Can you copy every line of the listing below word for word, leaving the pictures out?

* begin DATA LINES *

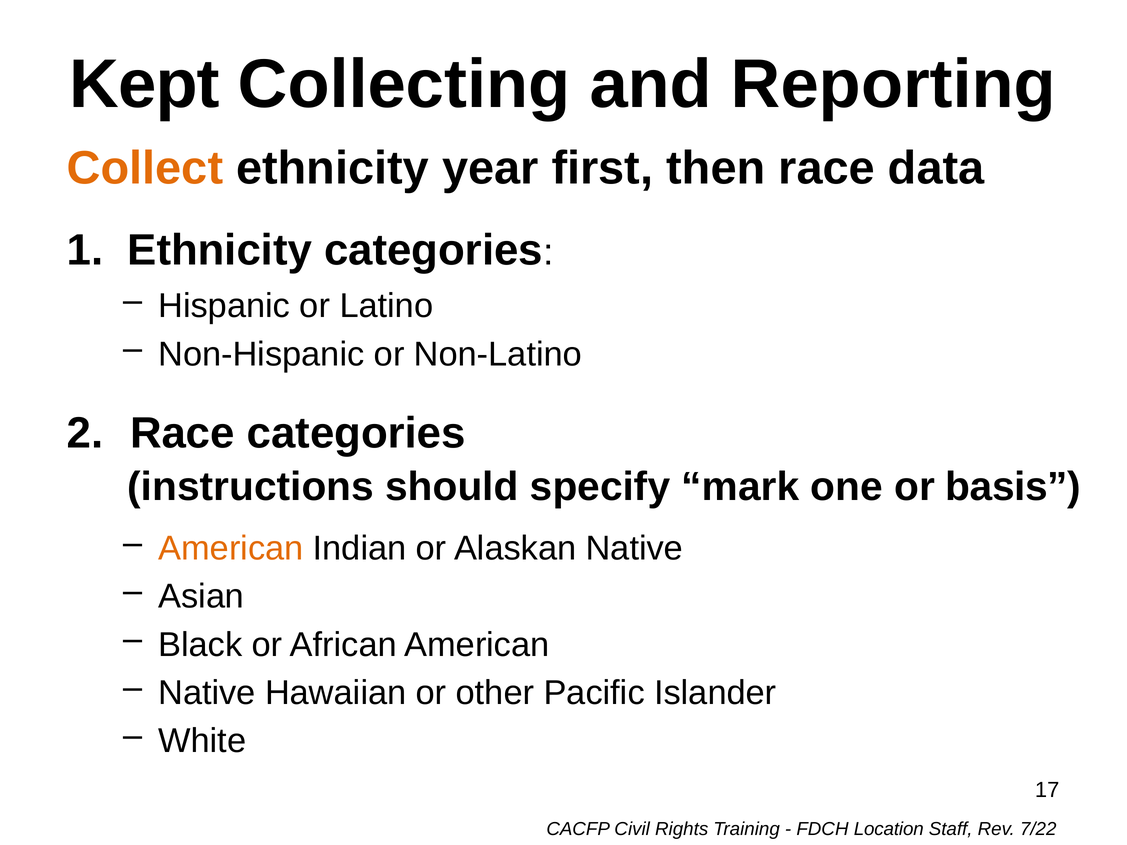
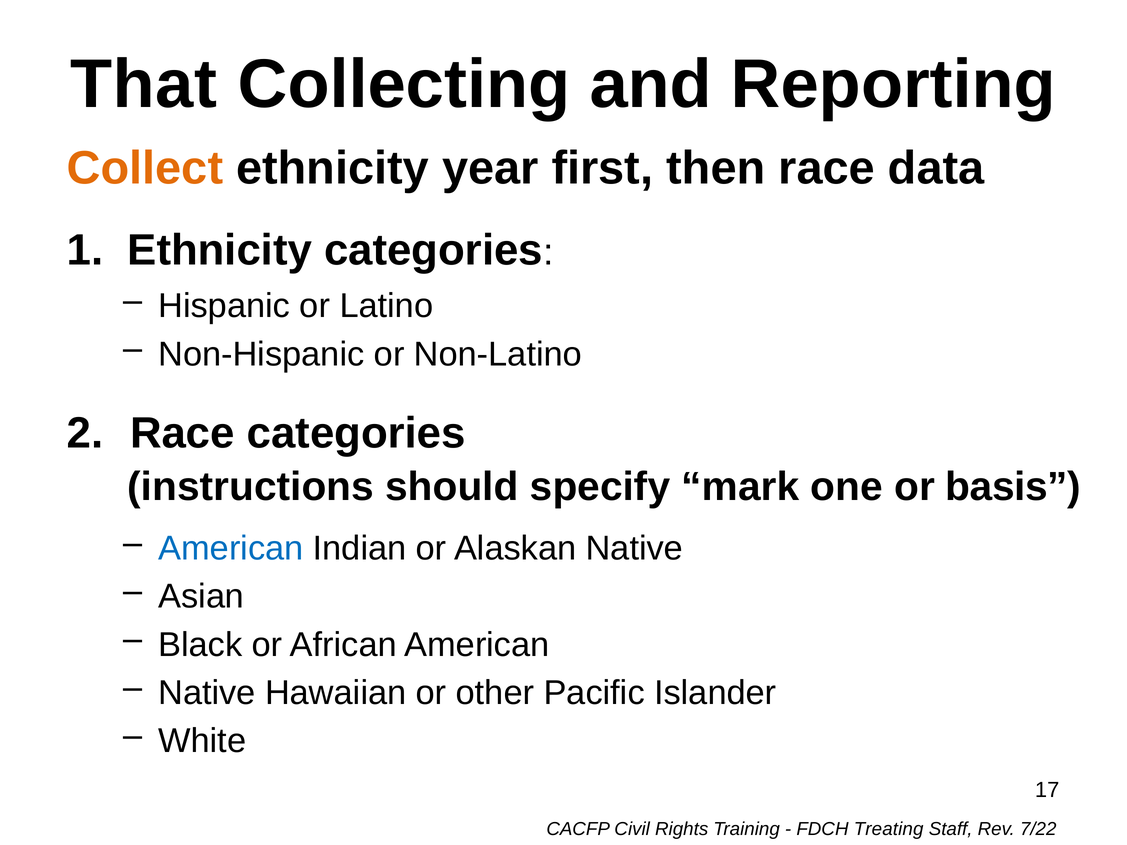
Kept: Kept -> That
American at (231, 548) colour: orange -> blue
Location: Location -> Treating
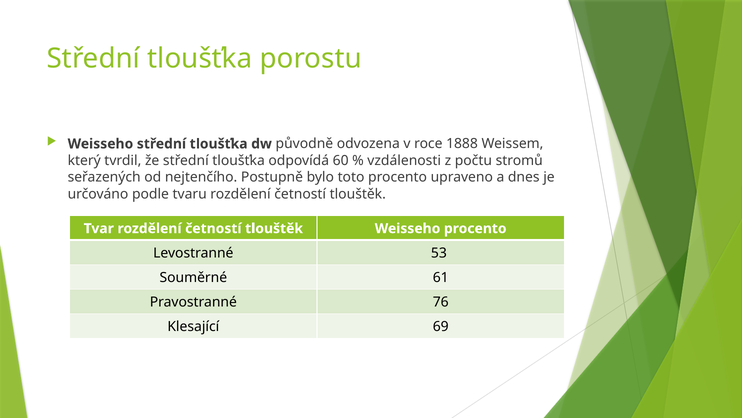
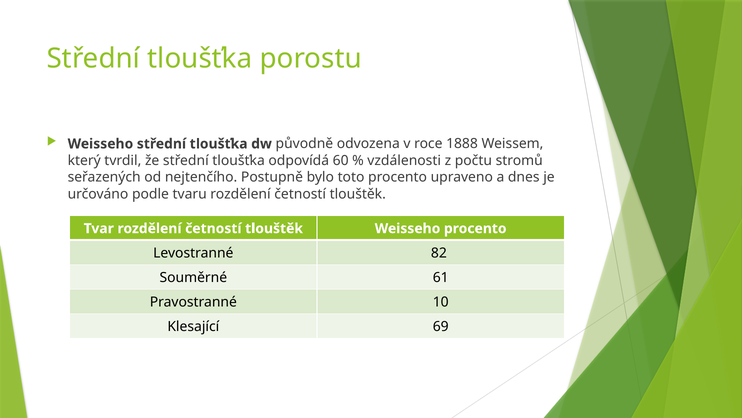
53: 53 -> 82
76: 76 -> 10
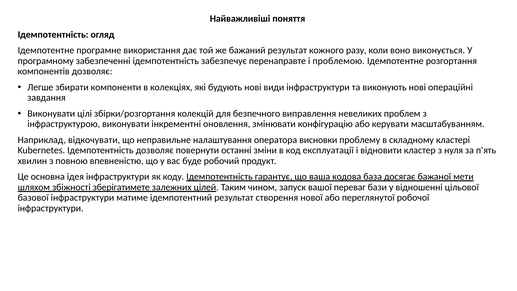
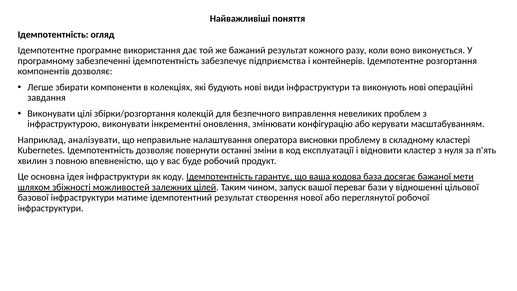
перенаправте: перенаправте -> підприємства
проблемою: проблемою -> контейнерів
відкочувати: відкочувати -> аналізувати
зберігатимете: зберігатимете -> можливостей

* end DATA LINES *

RESULT OF THE TASK »
Kept: Kept -> That
American at (231, 548) colour: orange -> blue
Location: Location -> Treating
53: 53 -> 82
76: 76 -> 10
перенаправте: перенаправте -> підприємства
проблемою: проблемою -> контейнерів
відкочувати: відкочувати -> аналізувати
зберігатимете: зберігатимете -> можливостей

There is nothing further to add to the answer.